Best Paper Award - Pervasive Health 2018

Date:
Publish on 22/01/2020
Alexandra König (Stars Team) received a "Best paper award" for her paper "Telephone-based Dementia Screening I: Automated Semantic Verbal Fluency Assessment" à la conférence "Pervasive Health" in New York (United States).

Could you tell us a few words about the conference?

The overall goal of the Pervasive Health Conference is to take a multidisciplinary approach to Pervasive Healthcare Technology research and development. This conference aims to gather technology experts, practitioners, industry and international authorities contributing towards the assessment, development and deployment of pervasive medical based technologies, standards and procedures. This includes domains such as Sensing/Actuating Technologies and Pervasive Computing, Medicine, Nursing, and Allied Health Professions, Human-Computer Interaction (HCI) and Computer Supported Cooperative Work (CSCW) and Hardware and Software Infrastructures. The acceptance rate was this year at around 20%.

What research project is this paper part of? 

It is coming from and EIT (European Institute of Innovation and Technology) Digital Innovation Activity entitled ‘ELEMENT’. The Digital Wellbeing Action Line leverages digital technologies to stay healthy (prevention and early detection) or cope with an existing chronic condition. ELEMENT stands for Early detection of cognitive disorders on the basis of speech analysis  for which the project is developing an app that enables neuropsychological assessment for cognitive decline, such as dementia. As it is based on speech analysis in non-clinical settings, it results in faster and earlier diagnosis and intervention. For this paper, we examined the technologic feasibility of automatically assessing a neuropsychological test via a telephone-based solution.
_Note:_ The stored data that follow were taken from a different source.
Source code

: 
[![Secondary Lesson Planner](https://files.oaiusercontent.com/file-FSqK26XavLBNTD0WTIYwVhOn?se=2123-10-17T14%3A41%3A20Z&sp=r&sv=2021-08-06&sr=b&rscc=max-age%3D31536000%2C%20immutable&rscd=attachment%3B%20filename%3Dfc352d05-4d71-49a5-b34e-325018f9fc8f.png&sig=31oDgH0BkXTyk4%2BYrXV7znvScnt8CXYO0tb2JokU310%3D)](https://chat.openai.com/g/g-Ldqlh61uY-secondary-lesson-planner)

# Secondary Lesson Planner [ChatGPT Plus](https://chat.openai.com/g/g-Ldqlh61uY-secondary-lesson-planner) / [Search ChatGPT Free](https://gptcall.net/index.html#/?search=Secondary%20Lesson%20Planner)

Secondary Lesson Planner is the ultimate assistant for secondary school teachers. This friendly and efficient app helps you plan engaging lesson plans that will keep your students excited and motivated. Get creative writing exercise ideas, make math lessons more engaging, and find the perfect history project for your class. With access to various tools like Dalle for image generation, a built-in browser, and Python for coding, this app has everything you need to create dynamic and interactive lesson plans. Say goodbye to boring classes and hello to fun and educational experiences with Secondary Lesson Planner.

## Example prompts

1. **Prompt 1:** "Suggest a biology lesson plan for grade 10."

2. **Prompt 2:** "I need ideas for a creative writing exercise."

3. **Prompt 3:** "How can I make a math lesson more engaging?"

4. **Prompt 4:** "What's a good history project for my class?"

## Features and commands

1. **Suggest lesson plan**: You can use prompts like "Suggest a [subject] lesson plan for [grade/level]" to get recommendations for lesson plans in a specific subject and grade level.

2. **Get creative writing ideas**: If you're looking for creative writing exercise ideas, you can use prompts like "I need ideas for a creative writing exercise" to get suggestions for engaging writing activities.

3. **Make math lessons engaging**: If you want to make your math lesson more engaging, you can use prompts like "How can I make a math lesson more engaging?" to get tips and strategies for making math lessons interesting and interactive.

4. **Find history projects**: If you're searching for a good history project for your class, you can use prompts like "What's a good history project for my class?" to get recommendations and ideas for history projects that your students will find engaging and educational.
We investigate its suitability for inclusion into an automated dementia frontline screening and global risk assessment, based on concise telephone-sampled speech, ASR and machine learning classification with encouraging results. 

 

What are the current or future collaborations within the framework of this project? 

This project represents a strong collaboration between INRIA Sophia Antipolis, the German Research Center on Artificial Intelligence in Saarbruecken and the Cobtek Lab and Memory Clinic in Nice allowing currently a continuous stream of speech data collection and analysis for the further improvement of our detection results. 

If the project has an end, could there be follow-up? if so, in what form?

We hope to continue our ongoing work on speech analysis and apply it also to other populations and symptoms such as stress, pain, and anxiety for which we received already several requests from potential future partners such as pharmaceutical companies and clinical research . We are at the moment submitting proposals for future research projects together with these partners and at the same time since we founded a start up during this project, interested partners can purchase basically the services and analysis which will be another avenue for us to pursue. 

What about you? What is your background?  

 

I studied first psychology at the University of Montréal in Canada, and then moved back to Europe to undergo a Master programme in Neuropsychology at Maastricht University in the Netherlands followed there by a PhD for which I started working in parallel at the Memory Clinic and Alzheimer Research Center (CMRR) and the Cobtek (Cognition-Behaviour-Technology) Lab in Nice, France within the framework of the European FP7 project Dem@care. My thesis was on the use of ICT for the assessment of Alzheimer’s disease. After this, I went for a postdoctoral fellowship back to Canada, where I worked mainly in Toronto, at the Intelligent Assistive Technology and Systems Lab, focusing more on how to improve the adoption of assistive technologies in elderly people and namely dementia patients. 

How did you get to Inria? 

Since 2017, I am back in Nice again working now more focused on the use of speech analysis for detection and monitoring of cognitive decline in close collaboration with a computer linguistic team at the German Research center for artificial intelligence within a EIT (European Institute of Innovation and Technology) funded project called ‘ELEMENT’ and for which I was hired by INRIA. The Cobtek Lab consists of a research group of clinical (different hospitals in Nice) and technical researchers from INRIA, and for a few years now we are working closely hand in hand on project in the health technology field.  

What are your future projects?  

We founded a start-up called ki elements in order to commercialize the software for automatic speech analysis and detection of cognitive impairment. The telephone based screening scenario described in our paper attracted a few pharmaceutical companies already which are interested in testing out the solution for potential early screening and remote monitoring of people for clinical trials. Furthermore, we are applying for further projects with clinical partners all over Europe to be able to develop our application in several languages (already French, English, German available) and extent our data collection to improve detection accuracies.